Segundo Eiman Atarzadeh, porta-voz do comitê organizador, a primeira cerimônia ocorreu após as orações do pôr do sol e da noite. Estiveram presentes familiares de mortos na guerra Irã-Iraque, integrantes do gabinete do então líder supremo e membros da Guarda Revolucionária.
Mobilização nacional
O governo prepara grandes procissões em Qom e Mashhad, além de homenagens no Iraque. Autoridades organizaram transporte, hospedagem e alimentação para atrair milhões de pessoas e, segundo o aiatolá Mohammad Saidi, transformar a participação popular em “um novo referendo” de apoio à República Islâmica.

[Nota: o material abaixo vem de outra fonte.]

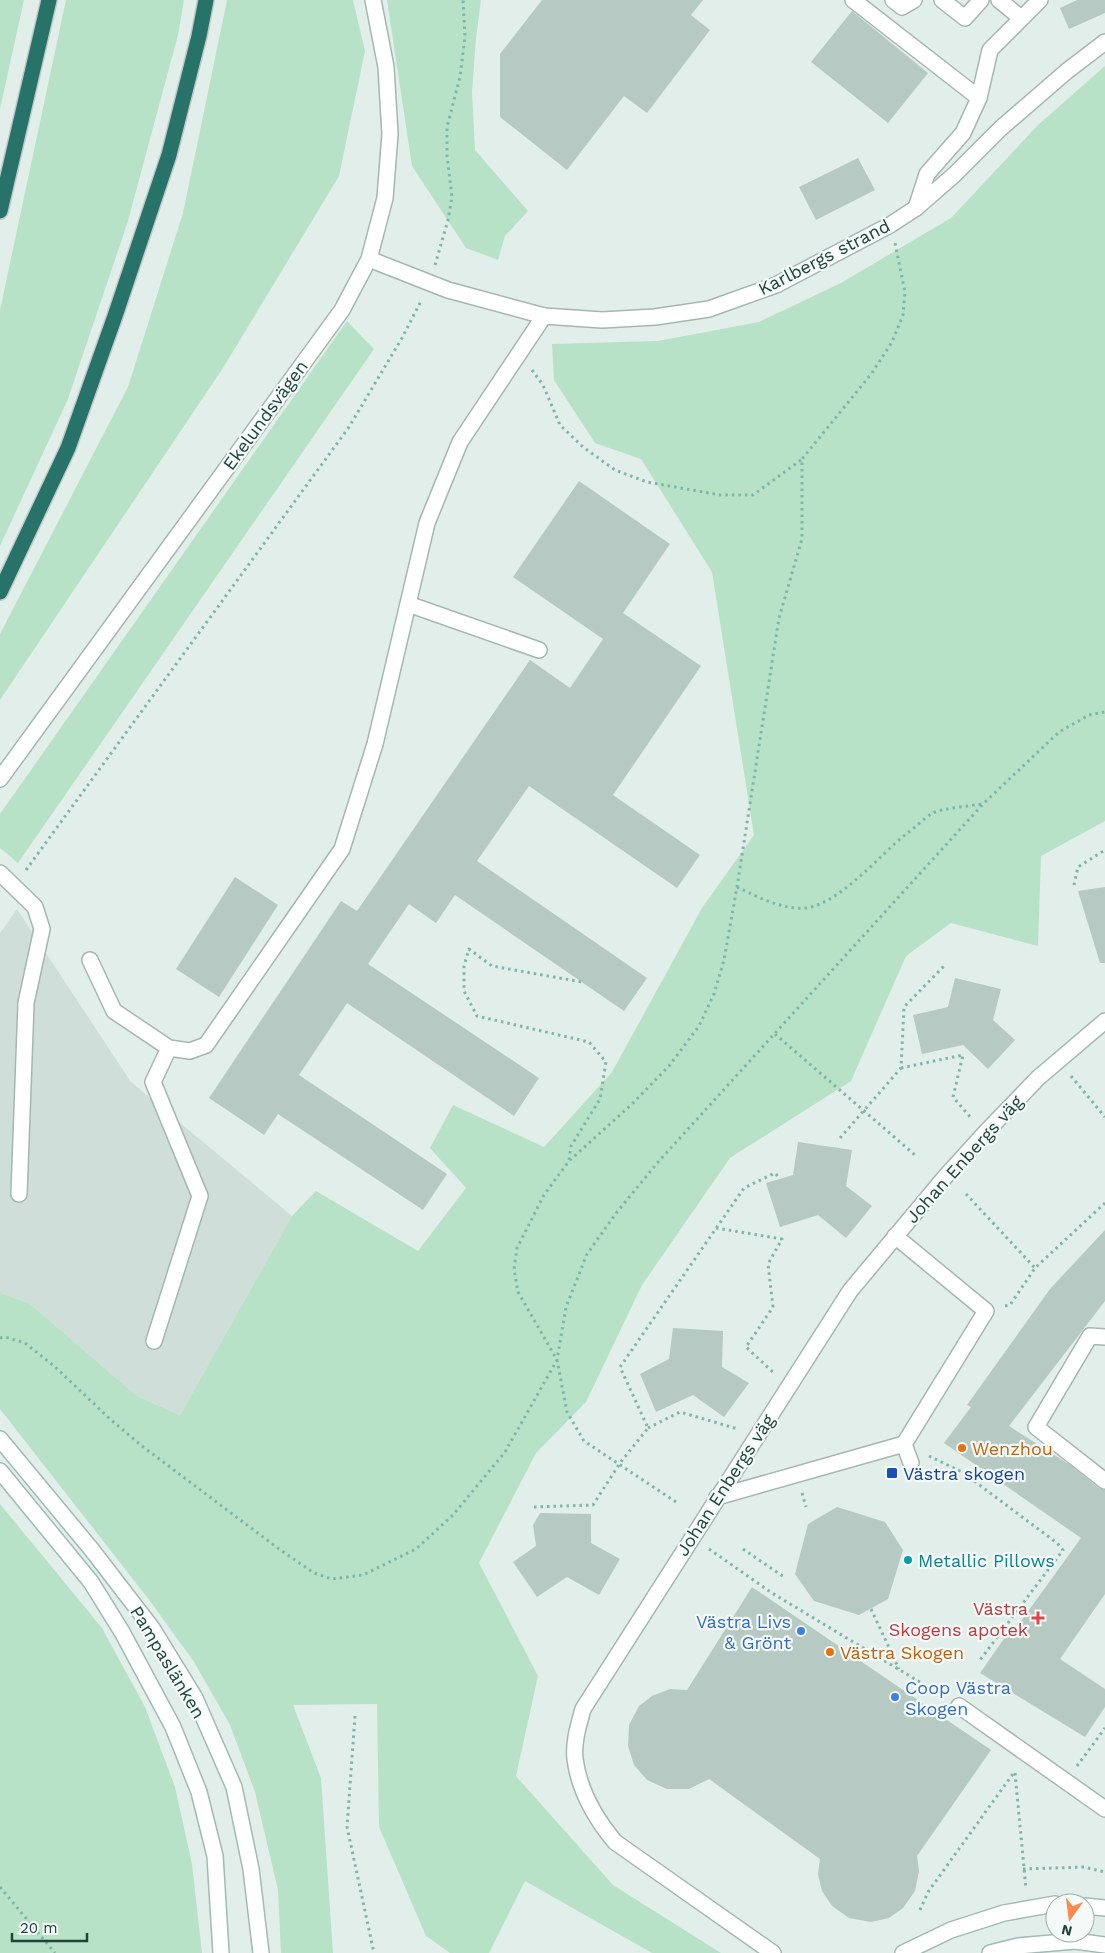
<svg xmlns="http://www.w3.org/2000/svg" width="1105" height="1953" viewBox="0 0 1105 1953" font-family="'Work Sans',sans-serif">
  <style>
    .built { fill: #d0ded9 }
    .green { fill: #b8e2c7 }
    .building { fill: #b7c9c3 }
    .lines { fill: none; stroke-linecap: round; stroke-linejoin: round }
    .lane-casing { stroke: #a4b7b2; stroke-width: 18 }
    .street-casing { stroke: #a4b7b2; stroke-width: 18 }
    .secondary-casing { stroke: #9fbbb4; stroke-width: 18 }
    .highway-casing { stroke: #c1cac8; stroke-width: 18 }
    .path { stroke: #7fb6a9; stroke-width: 3; stroke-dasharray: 2.5 4; stroke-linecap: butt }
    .lane { stroke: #fff; stroke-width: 15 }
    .street { stroke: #fff; stroke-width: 15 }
    .secondary { stroke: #fff; stroke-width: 15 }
    .highway { stroke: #277269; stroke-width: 15 }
    .food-dot { fill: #e8710a; stroke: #f3faf7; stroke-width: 2 }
    .transit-dot { fill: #1a4fb4; stroke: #f3faf7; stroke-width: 2 }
    .culture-dot { fill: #0f9aa8; stroke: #f3faf7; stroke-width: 2 }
    .health-dot { fill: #e0444e; stroke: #f3faf7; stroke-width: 2 }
    .shop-dot { fill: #3f7fe0; stroke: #f3faf7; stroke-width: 2 }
    .labels { text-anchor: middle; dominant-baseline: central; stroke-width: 4.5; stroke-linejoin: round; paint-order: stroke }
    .street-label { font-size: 18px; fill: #20423c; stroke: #f3faf7 }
    .food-label { font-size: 18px; fill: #c56008; stroke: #f3faf7; text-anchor: start }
    .transit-label { font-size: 18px; fill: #164399; stroke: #f3faf7; text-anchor: start }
    .culture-label { font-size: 18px; fill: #0d838f; stroke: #f3faf7; text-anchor: start }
    .health-label { font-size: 18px; fill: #be3a42; stroke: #f3faf7; text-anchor: end }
    .shop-label { font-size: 18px; fill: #366cbe; stroke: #f3faf7; text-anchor: end }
  </style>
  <rect width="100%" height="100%" fill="#e2eeea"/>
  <path class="built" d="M 17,909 L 131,1082 L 292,1216 L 180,1415 L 137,1396 L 29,1303 L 0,1293 L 0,933 Z"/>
  <path class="green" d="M 0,0 L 24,0 L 0,109 Z
    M 66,0 L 184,0 L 178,35 L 128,221 L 68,399 L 0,546 L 0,310 Z
    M 227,0 L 353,0 L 365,51 L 339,176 L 223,368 L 0,700 L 0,634 L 128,387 L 183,213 Z
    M 387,0 L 481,0 L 476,38 L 472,92 L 475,150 L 528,211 L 505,236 L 498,260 L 466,248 L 412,166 Z
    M 1105,66 L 1105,821 L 1041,856 L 1038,946 L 951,923 L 906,956 L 851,1081 L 730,1158 L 642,1285 L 586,1402 L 536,1453 L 479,1563 L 538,1676 L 516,1776 L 613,1885 L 721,1953 L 652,1953 L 525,1881 L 489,1953 L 450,1953 L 426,1936 L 379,1827 L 377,1704 L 293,1705 L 321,1778 L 333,1953 L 281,1953 L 278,1890 L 255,1792 L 230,1725 L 194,1662 L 150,1601 L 0,1409 L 0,1293 L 29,1303 L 137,1396 L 180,1415 L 292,1216 L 316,1191 L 418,1251 L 466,1188 L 430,1148 L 453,1105 L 544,1147 L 612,1072 L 702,908 L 754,835 L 712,572 L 641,459 L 595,443 L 554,380 L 552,344 L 658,341 L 759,322 L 841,283 L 951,218 L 1038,125 Z
    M 347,321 L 374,349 L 18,863 L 0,848 L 0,814 Z
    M 0,1504 L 102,1628 L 145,1707 L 175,1787 L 192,1864 L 202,1953 L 0,1953 Z"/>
  <path class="building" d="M 542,0 L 703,0 L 691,15 L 710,30 L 647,113 L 624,96 L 567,170 L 500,117 L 500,54 Z
    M 1077,0 L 1105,0 L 1105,13 L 1069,29 L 1060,8 Z
    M 852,11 L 928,73 L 888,123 L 811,62 Z
    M 858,158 L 875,190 L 816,220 L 799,187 Z
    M 579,481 L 670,544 L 623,613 L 701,666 L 613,795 L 700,855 L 677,888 L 529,786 L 477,861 L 647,978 L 624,1011 L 455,895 L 436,923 L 409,904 L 368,964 L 539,1078 L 514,1116 L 347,1003 L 299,1075 L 447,1174 L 423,1210 L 278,1114 L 264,1135 L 209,1098 L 341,901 L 357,911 L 530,660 L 570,688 L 603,639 L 513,577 Z
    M 235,877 L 278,905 L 219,997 L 176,969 Z
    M 1105,887 L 1105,963 L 1100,963 L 1078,891 Z
    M 955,978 L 1001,989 L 993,1020 L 1015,1040 L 988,1069 L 963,1045 L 922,1054 L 913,1015 L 948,1007 Z
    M 798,1142 L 852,1150 L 846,1186 L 872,1206 L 846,1238 L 818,1215 L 780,1227 L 766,1183 L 793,1175 Z
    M 1105,1230 L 1105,1301 L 1009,1426 L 1070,1465 L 1099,1488 L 1105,1490 L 1105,1594 L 1060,1659 L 1105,1689 L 1105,1707 L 1085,1737 L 980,1673 L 1008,1633 L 1011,1635 L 1081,1538 L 944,1443 L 971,1407 L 967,1405 L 1050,1289 Z
    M 673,1328 L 723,1331 L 722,1367 L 749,1383 L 724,1417 L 693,1395 L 656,1412 L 640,1374 L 669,1359 Z
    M 837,1507 L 885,1522 L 903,1550 L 888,1599 L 859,1615 L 814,1601 L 795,1574 L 808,1524 Z
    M 540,1513 L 591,1514 L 591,1543 L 620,1559 L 599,1595 L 567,1577 L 537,1597 L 513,1562 L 536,1546 L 533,1525 Z
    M 752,1587 L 991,1750 L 917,1856 L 919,1871 L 915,1891 L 903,1908 L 889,1918 L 871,1922 L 849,1918 L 832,1906 L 822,1891 L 818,1874 L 820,1859 L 709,1779 L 689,1789 L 667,1789 L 647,1780 L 634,1765 L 628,1746 L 629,1725 L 639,1706 L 652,1696 L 670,1689 L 687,1690 Z"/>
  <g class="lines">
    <defs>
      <path id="lane" d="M 853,0 L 979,98
        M 893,0 L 902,7 L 914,0
        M 942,0 L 965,18 L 981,0
        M 999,0 L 1021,18
        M 916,208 L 927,174 L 963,133 L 979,98 L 990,50 L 1040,0
        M 408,604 L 539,650
        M 0,873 L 35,907 L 42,929 L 26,1003 L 19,1194
        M 90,960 L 114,1011 L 169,1048 L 190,1051 L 206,1045 L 342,849 L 375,744 L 427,523 L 460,442 L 544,316
        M 154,1341 L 200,1196 L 153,1082 L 169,1048"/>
      <path id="street" d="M 369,259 L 448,290 L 544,316 L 602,320 L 655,317 L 709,309 L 776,285 L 890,225 L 916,208 L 954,175 L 1001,128 L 1067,71 L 1105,42
        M 0,779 L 342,310 L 369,259 L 385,198 L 390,134 L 386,67 L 373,0
        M 1105,1337 L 1090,1336 L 1036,1427 L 1105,1481
        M 904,1444 L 911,1463
        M 717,1497 L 904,1444 L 986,1311 L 895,1236
        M 959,1706 L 1105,1809
        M 773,1953 L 615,1842 C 595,1818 579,1790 575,1759 C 573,1742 579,1724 583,1709 L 850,1291 L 945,1177 L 985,1133 L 1038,1078 L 1105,1021"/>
      <path id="secondary" d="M 0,1439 L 92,1550 L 152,1628 L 195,1698 L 234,1787 L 251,1869 L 261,1953
        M 0,1471 L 91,1582 L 122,1632 L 173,1727 L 199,1792 L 215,1856 L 221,1953
        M 1085,1906 L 1105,1908
        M 903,1953 L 951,1930 L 1004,1913 L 1055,1904
        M 990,1953 L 1018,1946 L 1075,1941 L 1105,1945"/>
      <path id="highway" d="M 0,211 L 49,0
        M 0,592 L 68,448 L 115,316 L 169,155 L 199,36 L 206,0"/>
    </defs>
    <use href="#lane" class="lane-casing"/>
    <use href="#street" class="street-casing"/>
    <use href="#secondary" class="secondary-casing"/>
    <use href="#highway" class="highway-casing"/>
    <path class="path" d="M 435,265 L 448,220 L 452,197 L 447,156 L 447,127 L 460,77 L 465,37 L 463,0
      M 532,370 L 543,385 L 560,425 L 583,447 L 615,470 L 647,482 L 720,495 L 753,495 L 801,460
      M 26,870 L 349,427 L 402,338 L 421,301
      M 1074,885 L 1078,867 L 1105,850
      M 737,887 C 758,897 782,910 806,908 C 839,904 880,855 906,834 C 915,828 924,818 933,813 C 943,808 970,806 982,804
      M 775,1034 L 915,1155
      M 901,1068 L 963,1055 L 953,1097 L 971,1118
      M 1071,1076 L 1105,1117
      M 840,1138 L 901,1068 L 904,1007 L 945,965
      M 569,1160 L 571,1146 L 600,1099 L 606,1062 L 589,1042 L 477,1016 L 464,991 L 464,966 L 469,949 L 492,966 L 582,982
      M 966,1194 L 1035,1268
      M 716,1228 L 782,1239 L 768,1264 L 773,1307 L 746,1347 L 775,1374
      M 1005,1306 L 1010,1305 L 1035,1268 L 1105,1203
      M 0,1338 L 5,1337 L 25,1343 L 54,1366 L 110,1419 L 142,1446 L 279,1549 L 314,1573 L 332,1579 L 363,1575 L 416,1549 L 453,1515 L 505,1452 L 557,1360 L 566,1307 L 587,1254 L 617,1212 L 659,1161 L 983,804 L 1059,732 L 1089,715 L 1105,712
      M 648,1428 L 680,1412 L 738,1429
      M 929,1456 L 962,1472 L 1057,1543 L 1063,1550 L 980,1660
      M 802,1493 L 806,1507
      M 676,1502 L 584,1441 L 567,1412 L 557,1360 L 518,1292 L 514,1269 L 517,1248 L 544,1195 L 569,1161 L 631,1105 L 669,1066 L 699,1026 L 714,994 L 724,960 L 737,887 L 779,618 L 802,539 L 802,459 L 872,373 L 892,342 L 903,315 L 905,292 L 895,243
      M 534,1507 L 593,1505 L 620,1463 L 648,1428 L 620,1367 L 744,1188 L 775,1173 L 780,1179
      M 709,1549 L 772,1593 L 943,1696
      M 743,1549 L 784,1577
      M 871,1609 L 899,1669
      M 355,1716 L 347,1827 L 374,1953
      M 1077,1766 L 1105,1728
      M 1015,1773 L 1026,1889
      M 1023,1869 L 1084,1867 L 1105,1872
      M 0,1887 L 55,1953
      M 920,1910 L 928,1892 L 1015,1771"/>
    <use href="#lane" class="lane"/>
    <use href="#street" class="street"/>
    <use href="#secondary" class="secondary"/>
    <use href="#highway" class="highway"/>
  </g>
  <g class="food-dot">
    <circle cx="962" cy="1448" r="5"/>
    <circle cx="830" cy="1652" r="5"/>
  </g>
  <rect class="transit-dot" x="886" y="1467" width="12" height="12" rx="2.5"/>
  <circle class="culture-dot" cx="908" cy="1560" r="5"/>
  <path class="health-dot" d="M1035.5 1610.5h5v5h5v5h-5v5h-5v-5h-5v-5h5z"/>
  <g class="shop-dot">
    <circle cx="801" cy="1631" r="5"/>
    <circle cx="895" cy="1697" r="5"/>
  </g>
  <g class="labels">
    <g class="street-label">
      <text transform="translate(824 257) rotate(-27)">Karlbergs strand</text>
      <text transform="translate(265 415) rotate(-54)">Ekelundsvägen</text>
      <text transform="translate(964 1159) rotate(-48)">Johan Enbergs väg</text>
      <text transform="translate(725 1485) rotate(-57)">Johan Enbergs väg</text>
      <text transform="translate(168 1662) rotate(59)">Pampaslänken</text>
    </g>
    <g class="food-label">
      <text x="972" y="1448">Wenzhou</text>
      <text x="840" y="1652">Västra Skogen</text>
    </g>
    <g class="transit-label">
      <text x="903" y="1473">Västra skogen</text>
    </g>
    <g class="culture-label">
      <text x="918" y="1560">Metallic Pillows</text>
    </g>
    <g class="health-label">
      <text x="1028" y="1608">Västra<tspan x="1028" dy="21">Skogens apotek</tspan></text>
    </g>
    <g class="shop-label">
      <text x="791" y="1621">Västra Livs<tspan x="791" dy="21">&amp; Grönt</tspan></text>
      <text x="905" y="1687" text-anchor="start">Coop Västra<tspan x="905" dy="21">Skogen</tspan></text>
    </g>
  </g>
  <g transform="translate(1070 1918) rotate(194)"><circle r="24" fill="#f3faf7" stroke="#9fb0ac"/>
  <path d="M0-4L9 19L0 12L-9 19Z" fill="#ff8a4f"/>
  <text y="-8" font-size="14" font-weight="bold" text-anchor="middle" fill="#20423c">N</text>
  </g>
  <path d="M12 1933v8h75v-8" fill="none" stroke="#20423c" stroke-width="2.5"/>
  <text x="20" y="1933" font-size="15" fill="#20423c" stroke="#f3faf7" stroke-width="4" paint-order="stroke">20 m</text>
</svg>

A exibição de força ocorre num momento de desgaste interno. Analistas citados pela mídia local apontam queda no apoio ao regime devido a décadas de sanções econômicas e à repressão contra protestos. Entre dezembro e janeiro, manifestações contra a inflação foram reprimidas a tiros, deixando milhares de feridos, de acordo com relatos de moradores.
Sucessão e clima nas ruas
A morte de Ali Khamenei abriu caminho para que seu filho, Mojtaba, assumisse como terceiro líder supremo da história do país. Gravemente ferido no mesmo ataque que matou o pai, Mojtaba não aparece em público desde o início da guerra.
Imagem: Internet
O ambiente em Teerã contrasta com o tumultuado funeral do aiatolá Ruhollah Khomeini, em 1989, quando milhões acompanharam o cortejo em prantos. Agora, muitos habitantes relatam tensão e patrulhas constantes de basijis — a milícia voluntária ligada à Guarda Revolucionária. “É como se a vida tivesse parado”, disse Samira, 35 anos, que pretende deixar a capital durante as homenagens.
As cerimônias prosseguem até sábado (4), quando o corpo de Ali Khamenei deve ser enterrado em local ainda não divulgado oficialmente.